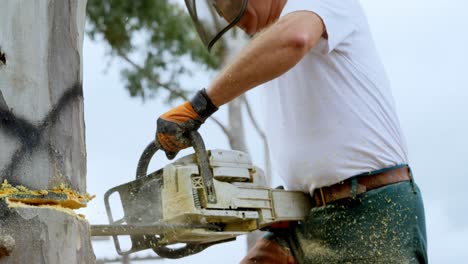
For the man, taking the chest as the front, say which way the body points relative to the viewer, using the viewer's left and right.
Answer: facing to the left of the viewer

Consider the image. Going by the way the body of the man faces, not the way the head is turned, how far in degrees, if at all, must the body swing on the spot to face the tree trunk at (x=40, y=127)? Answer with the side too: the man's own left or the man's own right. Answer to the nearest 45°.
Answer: approximately 45° to the man's own left
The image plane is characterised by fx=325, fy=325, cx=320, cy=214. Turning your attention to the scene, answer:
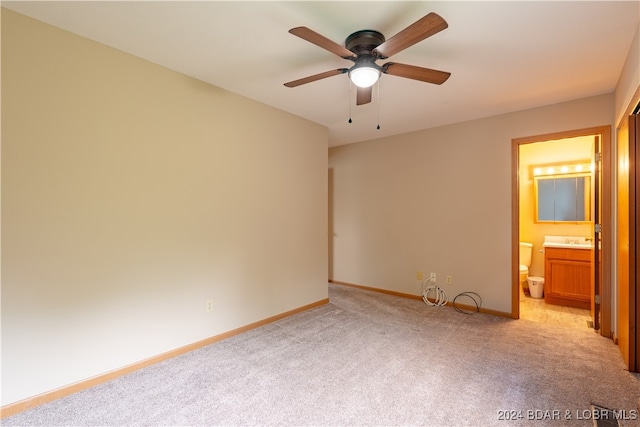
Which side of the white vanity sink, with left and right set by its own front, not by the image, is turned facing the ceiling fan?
front

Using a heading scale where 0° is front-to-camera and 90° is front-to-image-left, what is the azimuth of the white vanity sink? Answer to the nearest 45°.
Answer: approximately 0°
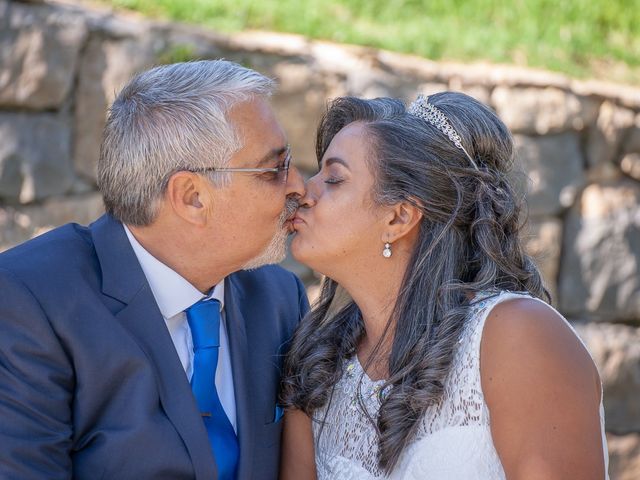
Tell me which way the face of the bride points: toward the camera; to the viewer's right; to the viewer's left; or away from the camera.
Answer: to the viewer's left

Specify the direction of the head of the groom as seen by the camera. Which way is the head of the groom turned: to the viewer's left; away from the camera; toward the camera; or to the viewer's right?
to the viewer's right

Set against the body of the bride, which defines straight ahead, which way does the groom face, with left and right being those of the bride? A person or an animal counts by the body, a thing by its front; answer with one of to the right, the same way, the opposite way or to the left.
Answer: to the left

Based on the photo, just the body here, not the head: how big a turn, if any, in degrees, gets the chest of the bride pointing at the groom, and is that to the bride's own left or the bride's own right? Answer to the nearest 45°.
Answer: approximately 45° to the bride's own right

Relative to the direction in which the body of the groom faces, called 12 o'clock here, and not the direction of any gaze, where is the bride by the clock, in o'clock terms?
The bride is roughly at 11 o'clock from the groom.
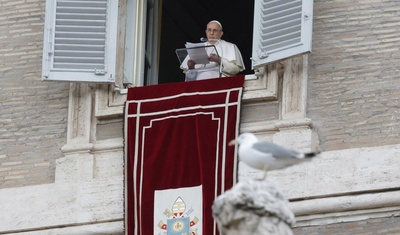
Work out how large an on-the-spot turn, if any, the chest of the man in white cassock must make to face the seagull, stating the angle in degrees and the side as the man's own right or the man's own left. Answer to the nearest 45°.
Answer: approximately 45° to the man's own left

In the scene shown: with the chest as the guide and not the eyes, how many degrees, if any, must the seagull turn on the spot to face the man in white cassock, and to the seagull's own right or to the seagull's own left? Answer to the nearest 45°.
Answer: approximately 90° to the seagull's own right

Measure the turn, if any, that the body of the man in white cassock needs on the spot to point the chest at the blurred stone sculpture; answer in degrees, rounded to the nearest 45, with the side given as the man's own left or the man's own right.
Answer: approximately 45° to the man's own left

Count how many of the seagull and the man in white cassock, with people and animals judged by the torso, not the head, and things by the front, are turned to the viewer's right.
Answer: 0

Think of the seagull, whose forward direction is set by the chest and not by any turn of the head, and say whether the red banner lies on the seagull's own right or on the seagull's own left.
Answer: on the seagull's own right

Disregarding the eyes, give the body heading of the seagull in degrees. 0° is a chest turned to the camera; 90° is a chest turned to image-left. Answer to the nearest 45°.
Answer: approximately 90°
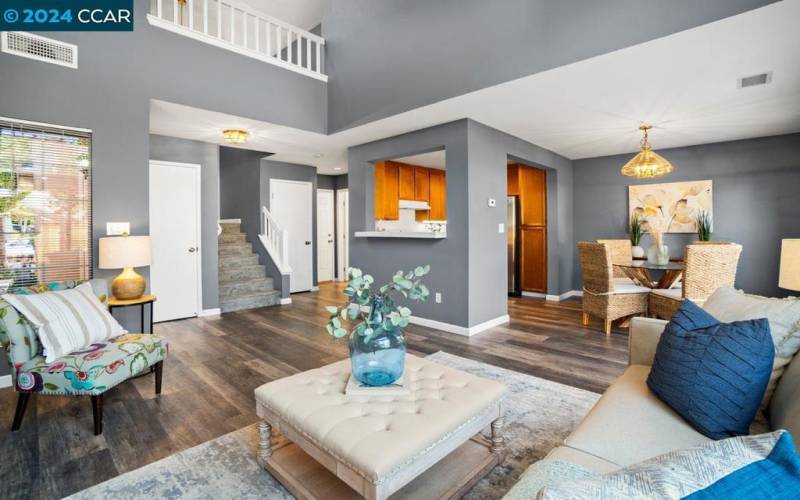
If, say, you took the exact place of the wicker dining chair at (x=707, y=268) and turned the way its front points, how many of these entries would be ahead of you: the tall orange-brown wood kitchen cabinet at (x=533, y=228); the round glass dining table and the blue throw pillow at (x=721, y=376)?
2

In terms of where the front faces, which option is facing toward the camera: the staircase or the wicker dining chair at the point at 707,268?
the staircase

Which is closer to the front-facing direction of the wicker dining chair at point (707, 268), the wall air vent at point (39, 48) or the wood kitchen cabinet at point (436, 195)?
the wood kitchen cabinet

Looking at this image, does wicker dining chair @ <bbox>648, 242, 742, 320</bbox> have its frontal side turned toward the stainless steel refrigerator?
yes

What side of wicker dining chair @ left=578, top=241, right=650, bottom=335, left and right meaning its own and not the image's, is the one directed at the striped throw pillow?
back

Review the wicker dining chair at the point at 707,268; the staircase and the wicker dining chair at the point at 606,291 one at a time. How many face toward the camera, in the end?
1

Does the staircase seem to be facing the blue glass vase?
yes

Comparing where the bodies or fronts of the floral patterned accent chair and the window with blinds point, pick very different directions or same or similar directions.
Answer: same or similar directions

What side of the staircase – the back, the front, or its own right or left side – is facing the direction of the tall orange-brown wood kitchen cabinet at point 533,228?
left

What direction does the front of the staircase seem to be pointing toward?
toward the camera

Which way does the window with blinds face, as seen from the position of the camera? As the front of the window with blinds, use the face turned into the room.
facing the viewer and to the right of the viewer

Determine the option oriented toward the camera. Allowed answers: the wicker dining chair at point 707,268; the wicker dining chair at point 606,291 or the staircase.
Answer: the staircase

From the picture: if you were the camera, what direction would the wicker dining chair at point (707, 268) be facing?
facing away from the viewer and to the left of the viewer

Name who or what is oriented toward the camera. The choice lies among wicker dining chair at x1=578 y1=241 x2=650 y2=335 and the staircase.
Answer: the staircase

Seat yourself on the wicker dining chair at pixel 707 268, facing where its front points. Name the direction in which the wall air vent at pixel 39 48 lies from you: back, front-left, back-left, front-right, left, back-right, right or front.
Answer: left

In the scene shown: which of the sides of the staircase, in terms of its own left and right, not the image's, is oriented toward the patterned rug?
front

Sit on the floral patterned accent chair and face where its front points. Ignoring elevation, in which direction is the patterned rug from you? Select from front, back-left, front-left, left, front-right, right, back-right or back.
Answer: front

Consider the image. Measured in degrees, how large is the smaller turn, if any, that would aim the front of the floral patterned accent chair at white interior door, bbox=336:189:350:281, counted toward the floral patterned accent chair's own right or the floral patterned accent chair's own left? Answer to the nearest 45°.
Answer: approximately 90° to the floral patterned accent chair's own left

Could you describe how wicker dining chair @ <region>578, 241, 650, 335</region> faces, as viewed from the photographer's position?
facing away from the viewer and to the right of the viewer
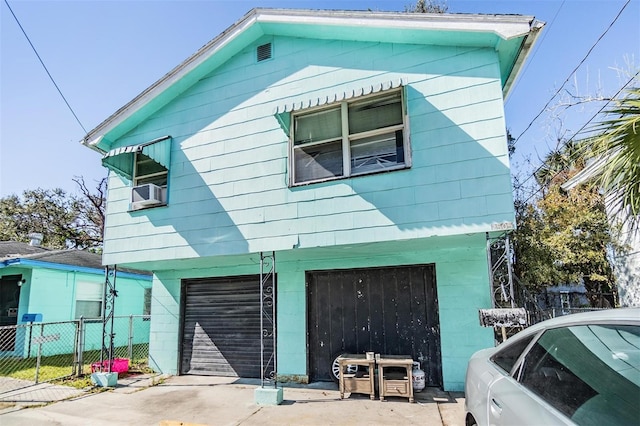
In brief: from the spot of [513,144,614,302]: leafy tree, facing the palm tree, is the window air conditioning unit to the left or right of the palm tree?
right

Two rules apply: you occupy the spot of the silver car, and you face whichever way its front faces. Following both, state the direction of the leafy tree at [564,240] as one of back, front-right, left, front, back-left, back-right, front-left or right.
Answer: back-left

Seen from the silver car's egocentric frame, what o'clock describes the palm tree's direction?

++++++++++

* [Instructions to follow] Please copy out the listing lines starting at the line that contains "Set against the" and ending after the line that contains "Answer: to the left", with no changes.

* [Solved exercise]
Set against the body of the bride, which defines straight ahead, which way does the groom face, with left and right being those of the bride? A person or an animal counts by the body, a thing by its front; answer with one of to the right, the same way, the opposite way or to the left.
Answer: to the left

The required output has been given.